*** Given text ***

Figure B.24 Five failure rate curves that lead to the same sustainable point failure rate. Over the long run, these produce equivalent reliability results in spite of their different shapes. See text for details

Image

Figure B.25 Distribution of ages at the sustainable point for the 1,000,000 units in service resulted from the five failure rate curve shapes shown in Figure B.6. When the units were installed does not affect these at all: each is a function of its failure rate curve only.

Understanding Why the Asset Wall Exists

The term “wall” does not refer to the rightmost vertical edge of the profile being like a wall, but to the fact that, immediately to the right of that, there is an “invisible wall” of perhaps five to twenty years duration that will not let equipment survive through to its other side. All it takes to create an asset wall is a failure rate curve that stays low for several decades (letting a lot of units survive to that point) and then climbs rapidly to levels that fail many units each year, i.e., exponential behavior.

A highly exponential curve never has a lengthy period during which failure rate increases slowly. Instead, after being quite low for years or even many decades, it starts to increase at an increasing rate, skyrocketing in only a decade or a bit more to levels that deplete a lot of units annually.

Failure rate during this “depletion period” does not have to have reach anywhere near 100%. An average failure rate of 5% for a decade depletes about half the units – make failure rate grow during this period, too, and fewer than 1 in 5 units survive. The asset wall is just a short period during which failure rate is high enough that most equipment won’t survive, that follows a long period over which most of them do. Highly exponential curves create this situation, usually right before or around their tipping point.8 It’s as simple as that.

In the long run, an exponential failure rate curve shape, alone, can create an asset wall.

Recent High Rates of Growth Will Dominate an Age Distribution

Figure B.26 compares three age distributions, all three normalized to 1,000,000 units in current operation, and all three based on the same failure rate curve (that from Chapter 5’s utility case study). These are labeled in the figure and represent:

a) 1,000,0000 units were installed 70 years earlier and replacements have been made since, so that there are a million in operation now (a case similar to Example 2).

b) Far fewer units were installed 70 years ago, and units have been added to a steadily growing system over the past 70 years, with replacements made along the way as needed. Number in operation only reached 1,000,000 this year.

c) Whatever happened in the past happened long, long ago – there are 1,000,000 units in operation and at their sustainable point.

8The “tipping point” is the point where the failure rate curve’s value exceeds its derivative.

Image

Figure B.26 Three age distributions, each of one million units operating now, with far different past histories. See text for details.

Age distribution (b) shows the characteristic shape of an age distribution dominated by recent growth. Note that this distribution looks a good deal like the sustainable point distribution in Figure B.25 for a linear failure rate curve. It is often impossible to tell the difference between a linear failure rate and no growth and an exponential failure rate curve and recent growth based only on the age distribution’s profile shape. However, truly linear failure rate curves are nearly non-existent, so past growth is much more likely.

*** End of Given text ***
*** Information shown ***

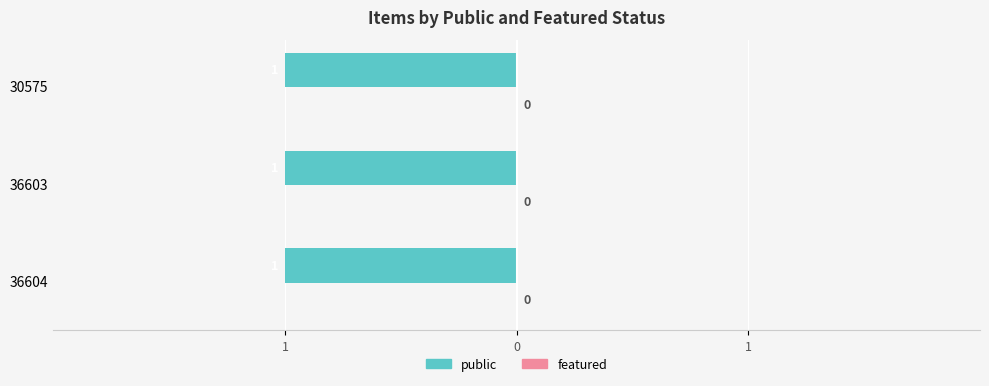

Which has a higher value, 36603 or 30575?

36603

*** End of Information shown ***

● Work order 1
In the passage on failure rate curves and the asset wall, what average failure rate sustained for a decade depletes about half the units?
● Work order 2
According to the passage on failure rate curves and the asset wall, why is past growth more likely than a linear failure rate curve when an age distribution has the shape of distribution (b)?
● Work order 3
Pick up the passage on failure rate curves and the asset wall after its final sentence and continue it.

● Result 1
An average failure rate of 5%.

● Result 2
The profile shape alone often cannot distinguish a linear failure rate with no growth from an exponential failure rate with recent growth. Truly linear failure rate curves are nearly non-existent, so past growth is the more likely explanation.

● Result 3
Age Distributions Can Be Shaped by “First Oscillation” Effects

The age distribution shown in Figure B.27 is dominated in part by an oscillation created by significant growth over a period that ended about 30 years earlier. This has created an age hump. Something similar is seen in the infrastructures of many utilities. An age hump is caused by

• Some time in the past, there was a sustained period during which a healthy amount of load growth occurred: many new units were added in this time period.

• The time since the end of that period is less than the time to the failure rate curve’s tipping point.

Image

Figure B.27 Profile of an age distribution that is almost surely in an oscillation caused by a sustained period of customer and load growth that ended about 30 years ago (point A). When it began cannot be determined. The asset wall’s deletion period (B) means that few units survive past this period – perhaps growth began 60 years ago but early units added then have been replaced by now.

Image

Figure B.28 Age distributions do not have a “memory” for the original units’ installation dates, etc., that goes past the asset wall’s depletion period, so the uptick in recently added units (Point C) is ambiguous. See text for detailed discussion.

Figure B.27’s age distribution shows an oscillation caused by a sustained growth period in the past.

Periods of high growth in the past can also create an asset wall.

The shape of Figure B.27 shows that the high growth period ended about 30 years earlier (point A), but one cannot determine when it started: it could have started a decade or more before point B, but that would not affect the age distribution now enough to leave an unambiguous sign, because the start of that period would be in or past the asset wall. So if there was high growth 60 years ago, and if many units were added that far back, they already have or are failing rapidly now, and thus are not in the age distribution.

The age distribution of an infrastructure loses its memory beyond the time of the asset wall.

Figure B.28 shows why an age distribution often cannot be fully “read” as to what happened in the past. The uptick in units near the Y-axis – an increase in units added over the last decade – might be because:

• The growth period that ended 30 years ago started 60 years ago. Many units added between 45 and 60 years ago have failed recently as they reach the asset wall and the uptick in recently added units is due to their replacement.

• The growth period that ended 30 years ago began 45 years ago: there was no mass of earlier units that has died as it entered the asset wall during the last ten years. The recent uptick in units added is due to recent growth.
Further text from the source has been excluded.